A Cost Fluctuation allows a contractor to achieve price increases either with reference to a general index being applied to a formula or, alternatively, it will have reference to actual cost.

It is one method of a contractor protecting itself against rising materials costs.

Provisional sums

Another way a contractor may protect itself against rising costs is to include provisional costs in their contract price, or prime cost sums where they apply to materials.

Prime cost sums relate to materials, but in some contracts prime cost sums and provisional sums are all described as provisional sums.

If this method is used by a contractor, they will insert a prime cost sum for a material, and the materials included may never be ordered.

If the materials are never ordered, the figure allowed comes out of the price.

If they are ordered then the price will be varied to reflect the difference between the prime cost sum and the actual cost of the materials calculated in the manner provided for in the contract (i.e. margin may apply to this item).

Contingency sums  

Typically, some contracts will include contingency sums, being sums for which expenditure is unknown.
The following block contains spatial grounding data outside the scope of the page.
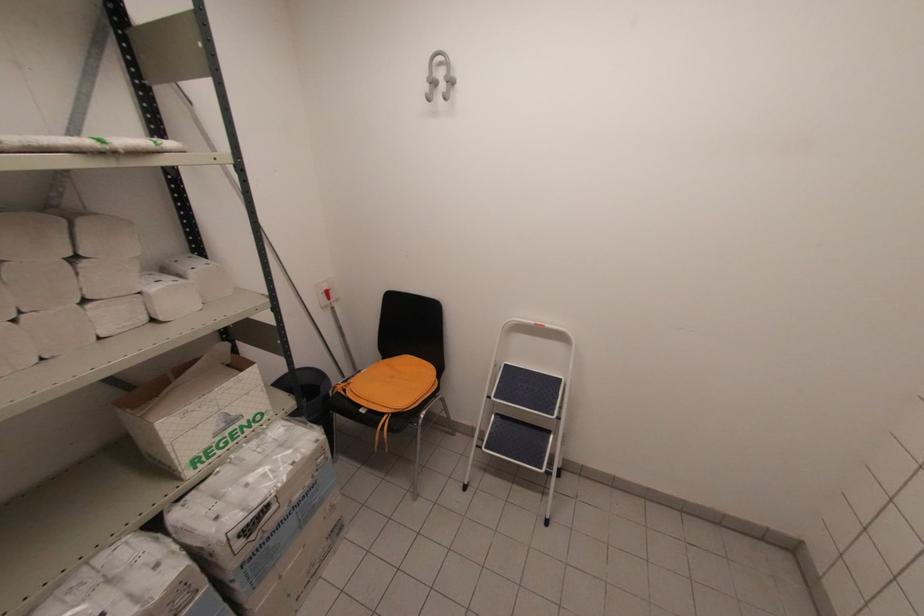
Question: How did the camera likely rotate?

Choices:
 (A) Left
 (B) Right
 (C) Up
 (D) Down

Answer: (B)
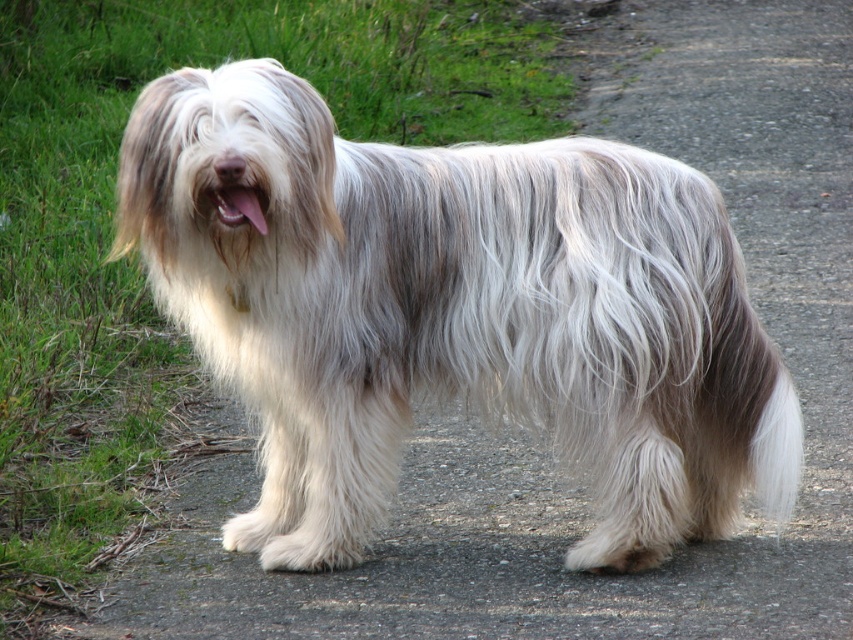
You are a photographer trying to capture the Bearded Collie in the image. You notice the white fluffy tail at lower right and the pink fur at center. Which part of the dog should you focus on first to ensure it appears sharp in the photo?

The white fluffy tail at lower right is closer to the viewer than the pink fur at center, so focusing on the white fluffy tail at lower right first will ensure it appears sharp. Since it is closer, you should focus there to maintain clarity.

You are a photographer trying to capture the fuzzy white dog at center and the pink fur at center in the same frame. Based on their positions, which one should you adjust your camera to focus on first to ensure both are in the shot?

The fuzzy white dog at center is to the right of pink fur at center, so you should focus on the pink fur at center first to ensure both are in the frame by adjusting the camera to include the left side where the pink fur is located and the right side where the fuzzy white dog is positioned.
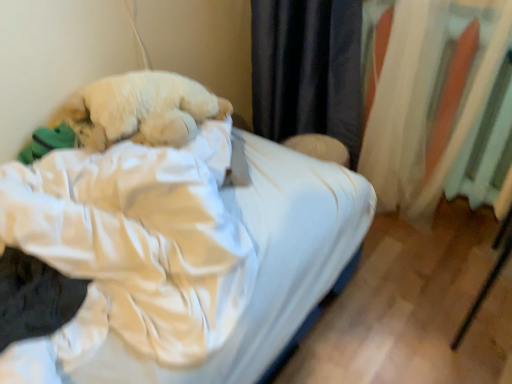
Question: Based on their positions, is fluffy white dog at center located to the left or right of white fabric curtain at right?

Choices:
 (A) left
 (B) right

Answer: (A)

Question: From a real-world perspective, is fluffy white dog at center above or below white fabric curtain at right?

Choices:
 (A) below
 (B) above

Answer: (B)

Question: Which is nearer to the white satin bed at center?

Choices:
 (A) white fabric curtain at right
 (B) fluffy white dog at center

Answer: (B)

Question: Which is nearer to the white satin bed at center?

Choices:
 (A) fluffy white dog at center
 (B) white fabric curtain at right

Answer: (A)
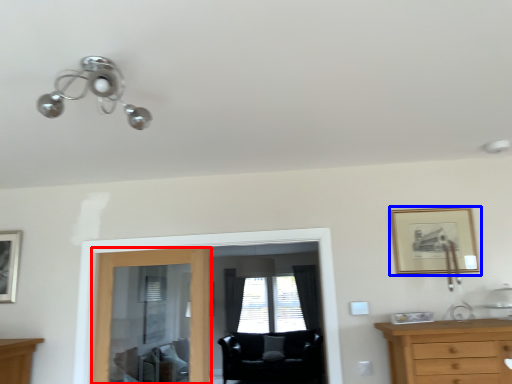
Question: Among these objects, which one is nearest to the camera, door (highlighted by a red box) or picture frame (highlighted by a blue box)?

Choices:
 (A) door
 (B) picture frame

Answer: (B)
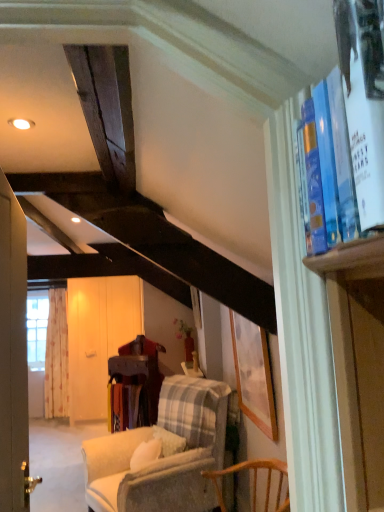
Question: From the image's perspective, is light beige fabric curtain at left below plaid fabric chair at center?

Choices:
 (A) yes
 (B) no

Answer: (B)

Question: Is light beige fabric curtain at left not close to plaid fabric chair at center?

Choices:
 (A) yes
 (B) no

Answer: (A)

Question: Is light beige fabric curtain at left to the left of plaid fabric chair at center from the viewer's perspective?

Choices:
 (A) no
 (B) yes

Answer: (B)

Question: From the image's perspective, is light beige fabric curtain at left above plaid fabric chair at center?

Choices:
 (A) no
 (B) yes

Answer: (B)

Question: Can you confirm if light beige fabric curtain at left is shorter than plaid fabric chair at center?

Choices:
 (A) no
 (B) yes

Answer: (A)

Question: Is light beige fabric curtain at left smaller than plaid fabric chair at center?

Choices:
 (A) no
 (B) yes

Answer: (B)

Question: Is white wood screen door at center positioned behind blue hardcover book at upper right?

Choices:
 (A) no
 (B) yes

Answer: (B)

Question: Is white wood screen door at center next to blue hardcover book at upper right?

Choices:
 (A) no
 (B) yes

Answer: (A)

Question: Would you say white wood screen door at center is outside blue hardcover book at upper right?

Choices:
 (A) no
 (B) yes

Answer: (B)

Question: Considering the relative sizes of white wood screen door at center and blue hardcover book at upper right in the image provided, is white wood screen door at center bigger than blue hardcover book at upper right?

Choices:
 (A) no
 (B) yes

Answer: (B)

Question: From the image's perspective, is white wood screen door at center on top of blue hardcover book at upper right?

Choices:
 (A) no
 (B) yes

Answer: (A)

Question: Considering the relative sizes of white wood screen door at center and blue hardcover book at upper right in the image provided, is white wood screen door at center wider than blue hardcover book at upper right?

Choices:
 (A) no
 (B) yes

Answer: (B)

Question: Does plaid fabric chair at center turn towards light beige fabric curtain at left?

Choices:
 (A) no
 (B) yes

Answer: (A)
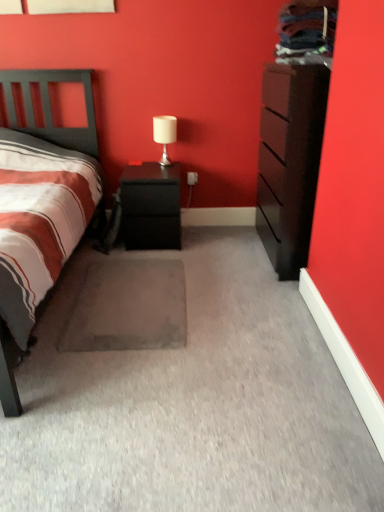
Locate an element on the screen. This screenshot has height=512, width=384. free location in front of gray carpet at center is located at coordinates (135, 394).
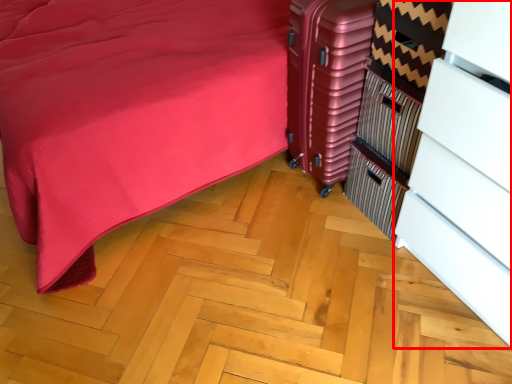
Question: From the image's perspective, what is the correct spatial positioning of dresser (annotated by the red box) in reference to luggage?

Choices:
 (A) above
 (B) below

Answer: (B)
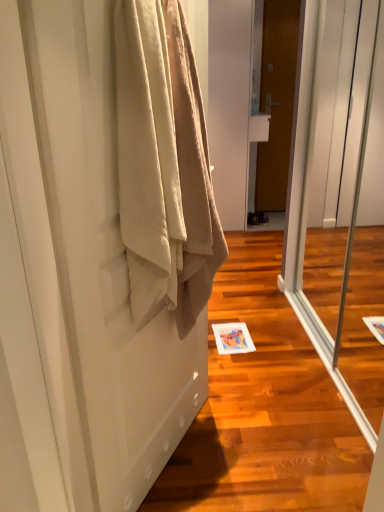
Question: From the image's perspective, is transparent glass screen door at center above beige textured towel at left?

Choices:
 (A) no
 (B) yes

Answer: (B)

Question: Is transparent glass screen door at center to the left of beige textured towel at left from the viewer's perspective?

Choices:
 (A) yes
 (B) no

Answer: (B)

Question: Is transparent glass screen door at center further to the viewer compared to beige textured towel at left?

Choices:
 (A) yes
 (B) no

Answer: (A)

Question: Is transparent glass screen door at center smaller than beige textured towel at left?

Choices:
 (A) no
 (B) yes

Answer: (A)

Question: Is the depth of transparent glass screen door at center less than that of beige textured towel at left?

Choices:
 (A) yes
 (B) no

Answer: (B)

Question: Is transparent glass screen door at center bigger or smaller than brown wooden door at center, which is counted as the 1th door, starting from the top?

Where works are ordered under a contingency sum, the price will be adjusted to take into account the amount spent in doing work.

Where no work is ordered under this clause, it simply comes out of the contract price.


This remains a well tried and tested method of a contractor keeping uncertain sums or aspects of the contract works out of the price.

In this way, the introduction of tagged items into the month-to-month charging is not subject to the scrutiny like a material that has been allowed for in a tender.

It simply comes in at its cost plus however the contract deals with materials (the contract margin is likely to apply).


It is likely that variation clauses may find their way into any debate about materials not being able to be supplied due to supply chain issues.

For instance, if the cladding material has to change due to supply issues, and this, in turn, impacts the carpentry contract because of a more complicated method of affixing the cladding itself, then the variation clauses in a contract are likely to be triggered.

Fact scenario

Mr and Mrs Brown wish to carry out a high-end build in Wellington. They intend to build a three-storey, architecturally-designed property using teak board. The contractor has given a fixed price of $2 million to complete the build.

There is difficulty for the contractor in locating teak board in time for the cladding stage of the build.

He had envisaged this difficulty when he priced the contract, and placed a prime cost sum in for the teak supply. Due to the non-availability of the teak, cedar is substituted for teak.

The contractual outcome of this is that the teak prime sum comes out of the contract but is replaced with the cost of supply of cedar plus margin.

In addition, there is a small variation increase due to there being slightly more labour involved in affixing the cedar.

Post note

These are very challenging times to contract in, and this article hopes to have set out some methods and terminology that apply to address escalated price for materials.

Every situation will have its own unique facts, so it is very important that extra care goes into considering material price escalation.

Note: This article is not intended to be legal advice (nor a substitute for legal advice). No responsibility or liability is accepted by TM Bates & Co or Building Today to anyone who relies on the information in this article.